Nell’articolo del giornalista del Corriere la classifica dei Comuni in base alla spesa e ai servizi offerti
Comuni, ecco chi spende peggio (di Sergio Rizzo sul “Corriere della Sera” del 23 febbraio 2017)
La spesa dei Comuni capoluogo italiani si può dividere in quattro diversi gruppi, solo uno dei quali - a conti fatti - si può considerare realmente virtuoso. Il Comune di Roma, come pressoché sempre accade negli articoli del giornalista (a onor del vero, non soltanto nei suoi), ne esce davvero molto male, segnalandosi come uno che spende molto, male, e a fronte di servizi scadenti offerti al cittadino. Rizzo cita un dossier realizzato dall’ufficio studi di Confartigianato che avrebbe analizzato i dati (anno 2013) della spesa effettiva dei Comuni capoluogo italiani in rapporto a quella che invece dovrebbe essere la spesa reale, sulla base del “fabbisogno standard” dei Comuni. Il fabbisogno è calcolato - scrive Rizzo - prendendo in considerazione una serie di parametri oggettivi, dalle dimensioni del Comune (territorio e popolazione) al livello dei servizi pubblici erogati.

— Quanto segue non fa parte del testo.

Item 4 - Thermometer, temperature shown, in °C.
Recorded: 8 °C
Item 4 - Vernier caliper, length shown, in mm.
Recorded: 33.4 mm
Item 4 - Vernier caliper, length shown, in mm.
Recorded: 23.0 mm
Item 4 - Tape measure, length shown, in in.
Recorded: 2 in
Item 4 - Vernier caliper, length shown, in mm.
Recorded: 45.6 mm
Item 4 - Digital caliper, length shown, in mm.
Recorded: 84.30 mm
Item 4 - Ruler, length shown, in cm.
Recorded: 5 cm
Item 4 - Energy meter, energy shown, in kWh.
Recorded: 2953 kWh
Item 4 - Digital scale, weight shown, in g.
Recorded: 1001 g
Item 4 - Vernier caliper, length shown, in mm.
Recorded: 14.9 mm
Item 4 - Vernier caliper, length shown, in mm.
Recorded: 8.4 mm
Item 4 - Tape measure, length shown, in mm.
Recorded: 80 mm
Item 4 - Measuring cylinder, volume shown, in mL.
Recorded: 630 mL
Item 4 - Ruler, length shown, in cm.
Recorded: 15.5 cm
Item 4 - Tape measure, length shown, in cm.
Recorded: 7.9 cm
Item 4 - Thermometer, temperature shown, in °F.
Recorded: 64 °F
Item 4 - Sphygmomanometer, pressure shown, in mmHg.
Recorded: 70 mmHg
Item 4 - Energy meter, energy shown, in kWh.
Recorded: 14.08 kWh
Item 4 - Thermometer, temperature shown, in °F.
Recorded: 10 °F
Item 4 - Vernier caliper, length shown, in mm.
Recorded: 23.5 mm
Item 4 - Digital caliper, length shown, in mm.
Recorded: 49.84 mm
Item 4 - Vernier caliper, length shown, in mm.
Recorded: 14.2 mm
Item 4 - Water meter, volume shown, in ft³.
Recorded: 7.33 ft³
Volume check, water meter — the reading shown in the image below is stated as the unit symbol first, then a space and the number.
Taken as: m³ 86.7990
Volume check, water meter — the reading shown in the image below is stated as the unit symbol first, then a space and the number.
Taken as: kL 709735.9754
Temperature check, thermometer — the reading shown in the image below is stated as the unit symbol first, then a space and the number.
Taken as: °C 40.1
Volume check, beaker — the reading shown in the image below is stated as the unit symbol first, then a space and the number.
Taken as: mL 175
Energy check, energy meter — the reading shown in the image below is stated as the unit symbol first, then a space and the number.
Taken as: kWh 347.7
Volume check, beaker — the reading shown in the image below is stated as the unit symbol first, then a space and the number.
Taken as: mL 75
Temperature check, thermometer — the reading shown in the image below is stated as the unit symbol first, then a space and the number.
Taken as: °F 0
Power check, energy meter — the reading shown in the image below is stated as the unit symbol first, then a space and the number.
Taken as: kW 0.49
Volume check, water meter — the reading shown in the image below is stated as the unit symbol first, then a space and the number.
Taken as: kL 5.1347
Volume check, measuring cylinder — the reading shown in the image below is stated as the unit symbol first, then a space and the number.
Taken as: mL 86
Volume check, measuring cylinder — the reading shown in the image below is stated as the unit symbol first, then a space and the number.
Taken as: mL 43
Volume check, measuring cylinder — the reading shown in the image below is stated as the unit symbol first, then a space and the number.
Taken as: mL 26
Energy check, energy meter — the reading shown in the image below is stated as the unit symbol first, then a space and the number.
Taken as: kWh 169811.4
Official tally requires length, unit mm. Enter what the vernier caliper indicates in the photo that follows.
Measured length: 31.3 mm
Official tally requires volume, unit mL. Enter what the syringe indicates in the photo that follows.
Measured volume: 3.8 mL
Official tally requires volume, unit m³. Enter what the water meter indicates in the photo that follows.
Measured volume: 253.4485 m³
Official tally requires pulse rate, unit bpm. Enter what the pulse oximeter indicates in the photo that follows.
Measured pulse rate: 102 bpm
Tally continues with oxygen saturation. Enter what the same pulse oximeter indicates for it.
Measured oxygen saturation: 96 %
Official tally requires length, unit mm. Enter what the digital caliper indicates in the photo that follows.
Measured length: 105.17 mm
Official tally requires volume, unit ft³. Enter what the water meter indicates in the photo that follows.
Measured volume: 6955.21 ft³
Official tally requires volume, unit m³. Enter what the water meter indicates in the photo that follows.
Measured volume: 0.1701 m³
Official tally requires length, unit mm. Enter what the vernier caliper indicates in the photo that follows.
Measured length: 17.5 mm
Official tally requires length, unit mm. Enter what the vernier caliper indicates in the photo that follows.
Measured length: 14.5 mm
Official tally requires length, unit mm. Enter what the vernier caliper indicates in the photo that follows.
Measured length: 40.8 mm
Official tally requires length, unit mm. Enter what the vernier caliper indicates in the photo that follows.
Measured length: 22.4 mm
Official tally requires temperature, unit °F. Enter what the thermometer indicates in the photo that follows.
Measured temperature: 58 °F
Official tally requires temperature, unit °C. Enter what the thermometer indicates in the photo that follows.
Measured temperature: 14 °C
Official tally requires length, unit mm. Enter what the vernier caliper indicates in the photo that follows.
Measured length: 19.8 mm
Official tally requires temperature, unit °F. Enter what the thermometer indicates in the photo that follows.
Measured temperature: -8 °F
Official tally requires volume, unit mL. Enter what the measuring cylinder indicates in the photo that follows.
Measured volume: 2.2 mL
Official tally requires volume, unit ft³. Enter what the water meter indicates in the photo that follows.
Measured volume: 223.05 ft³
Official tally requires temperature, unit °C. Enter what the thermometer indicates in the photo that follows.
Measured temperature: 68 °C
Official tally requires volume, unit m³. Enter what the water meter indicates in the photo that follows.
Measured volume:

Nel gruppo dei “cattivi”, ci sono 23 Comuni - il 20% del totale che però assorbono il 30% della spesa comunale complessiva - cosiddetti “inefficienti”, che offrono meno servizi della media, e di cattiva qualità, ma costano di più dei loro “fabbisogni standard”. Il peggiore, in termini percentuali, sarebbe Caserta, che spende il 40,9% in più di quanto dovrebbe, seguito da Reggio Calabria (40,5%) e Rieti (39,5%), Potenza (24%), Siena (20,2%). Ma a spiccare su tutti in questo gruppo è Roma, che spende sì “soltanto” il 18,3% in più in termini percentuali, ma si distingue per l’entità della spesa “ingiustificata”: 584 milioni e 688 mila euro. Nel gruppo dei Comuni “efficienti” - gli unici che possono essere definiti tali nei quattro gruppi della classifica stilata da Confartigianato - che quindi costano meno del loro fabbisogno e, nello stesso tempo, offrono più servizi e migliori della media ce ne sono soltanto 21 - meno di un quinto del totale - e tra i miglior piazzati ecco Vicenza (- 28,9%), Ascoli Piceno (- 15,2%), Monza (- 13%), Bergamo (- 12,1%), Verona (- 10,2%), Verbania (- 9,8%).
Milano - eterna trionfatrice sulla derelitta capitale - pur costando “soltanto l’8,8% in meno in termini percentuali, spicca però per l’entità della spesa “risparmiata: 139 milioni e 760 mila euro. Unico Comune del Sud a figurare tra gli efficienti è Andria, con un meno 4,2%. Ci sono poi gli altri due gruppi. Un gruppo di 24 Comuni - con una netta prevalenza di città del Mezzogiorno - che costano meno del fabbisogno standard però offrono anche servizi in numero limitato e di qualità al di sotto della media. Napoli, che appartiene a questo gruppo, ad esempio costa ben 135 milioni in meno di quanto sarebbe il suo fabbisogno. Del gruppo fanno parte i Comuni di Campobasso, Bari, Barletta, Matera, Teramo, Pescara, Crotone e Cosenza. L’ultimo gruppo, sempre di 24 Comuni e in prevalenza del Centro-Nord, è quello di chi spende più del fabbisogno standard però, almeno, offre più servizi della media. Qui troviamo i Comuni di Venezia, Pisa, Piacenza, Mantova, Ferrara, Forlì, Brescia, Asti, Lecco, Perugia, Lodi e Padova e anche - a titolo di eccezione - i Comuni meridionali di Brindisi e Salerno. A scorrere il nome dei Comuni citati in tutti i quattro gruppi, viene il dubbio che dal dossier di Confartigianato siano rimasti fuori i Comuni delle Regioni a statuto speciale, ma questo l’articolo non lo specifica. Sulla qualità complessiva della spesa, il dossier argomenta che nei Comuni continuerebbero a salire le “spese per la burocrazia” (+ 3,9% nel 2016) e a calare invece quelle per il settore sociale (- 6,6%), l’ambiente (- 1,4%) e l’istruzione (- 0,8%). Tutto questo a fronte di una crescita delle tariffe locali salite, negli ultimi cinque anni, del 15,9%. Vale a dire quattro volte l’inflazione.